Water storage in Turquoise Lake decreased to 97,904.2 acre-feet or 75.7% full while the water level in Twin Lakes increased to 106,773 acre-feet, also 75.7% full.
With Voluntary Flow Management Program targets for recreational boating done for 2022, the Bureau of Reclamation Thursday reduced releases from Twin Lakes to the minimum 15 cfs outflow. Data for John Martin Reservoir is not available at this time.
In the upper Arkansas River, flows near Leadville declined to 52.7 cfs this week, while the gauge below Granite currently registers 274 cfs. The flow at the Wellsville gauge is 440 cfs with an almost identical flow of 444 cfs at Cañon City.
The river flow below Pueblo Reservoir has dropped to 258 cfs, and the gauge near Avondale reports 408 cfs after peaking at 860 cfs this past week. The gauge near Rocky Ford reports 73.6 cfs after peaking at 217 cfs Monday.
The current flow is 82.4 cfs below John Martin Reservoir, but the flow held steady at a high of 256 cfs Saturday through Monday. The gauge at Lamar currently reports 27.6 cfs after spiking to 94.5 cfs just before midnight Monday.
The Arkansas Basin currently has 15 calling water rights, including the usual number, four, on the mainstem: the Catlin Canal (1884 priority), the Lamar Canal (1886), the X-Y Irrigating Ditch (1889) and the Arkansas River Compact call at the Kansas state line.
The most senior calling water right is the Tom Wanless Ditch (1864) on Fountain Creek at its confluence with the Arkansas River. Next in seniority is the Gonzales Ditch (1866) on the Apishapa River, followed by the Coleman Ditch (1867) on Hardscrabble Creek and the Pulaski Ditch (1868) on the Purgatoire River.

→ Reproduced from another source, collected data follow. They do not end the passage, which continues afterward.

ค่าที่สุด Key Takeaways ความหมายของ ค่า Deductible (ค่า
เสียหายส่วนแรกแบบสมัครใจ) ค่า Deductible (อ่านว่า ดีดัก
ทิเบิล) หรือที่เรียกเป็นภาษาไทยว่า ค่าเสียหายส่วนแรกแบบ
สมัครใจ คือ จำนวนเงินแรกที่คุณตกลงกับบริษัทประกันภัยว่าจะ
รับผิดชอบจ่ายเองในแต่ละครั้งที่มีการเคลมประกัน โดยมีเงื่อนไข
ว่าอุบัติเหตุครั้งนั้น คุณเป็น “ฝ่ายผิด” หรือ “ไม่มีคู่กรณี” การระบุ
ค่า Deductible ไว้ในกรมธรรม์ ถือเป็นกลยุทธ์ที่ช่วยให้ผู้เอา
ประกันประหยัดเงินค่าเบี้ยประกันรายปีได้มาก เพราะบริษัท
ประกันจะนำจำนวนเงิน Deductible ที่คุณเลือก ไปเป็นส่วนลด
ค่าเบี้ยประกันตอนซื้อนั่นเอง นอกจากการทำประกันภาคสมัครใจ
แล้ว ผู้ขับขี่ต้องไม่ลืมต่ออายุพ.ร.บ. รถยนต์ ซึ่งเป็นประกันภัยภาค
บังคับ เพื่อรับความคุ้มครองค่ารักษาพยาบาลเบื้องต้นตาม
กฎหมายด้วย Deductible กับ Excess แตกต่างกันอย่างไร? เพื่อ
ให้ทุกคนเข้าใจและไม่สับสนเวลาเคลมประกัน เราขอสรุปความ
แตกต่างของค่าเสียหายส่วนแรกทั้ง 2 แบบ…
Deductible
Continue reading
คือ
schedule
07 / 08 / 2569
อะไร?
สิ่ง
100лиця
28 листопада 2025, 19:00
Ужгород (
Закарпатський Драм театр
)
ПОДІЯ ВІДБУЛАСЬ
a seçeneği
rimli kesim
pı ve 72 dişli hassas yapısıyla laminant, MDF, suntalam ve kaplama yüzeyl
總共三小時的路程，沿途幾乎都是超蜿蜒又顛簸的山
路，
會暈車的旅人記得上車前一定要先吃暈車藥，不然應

Additional calling water rights include the Adams Ditch (1869) on Fourmile Creek, Hill Ditch (1873) on Howard Creek, the Cottonwood and Maxwell Ditch (1874) on Cottonwood Creek, the Marmaduke Ditch (1878) on Stout Creek, the Dotson Ditch No. 1 (1881) on the St. Charles River, the Hoosier Ditch (1882) on the North Fork of the South Arkansas River and the JM Murray Ditch (1887) on Muddy Creek.
The Arkansas River Watershed Collaborative is the nonprofit organization for the Arkansas Basin Roundtable. Formed by the Colorado General Assembly, this group of water managers and stakeholders works to find solutions to water-related issues in the basin. Some Roundtable members serve as the ARWC Board of Directors.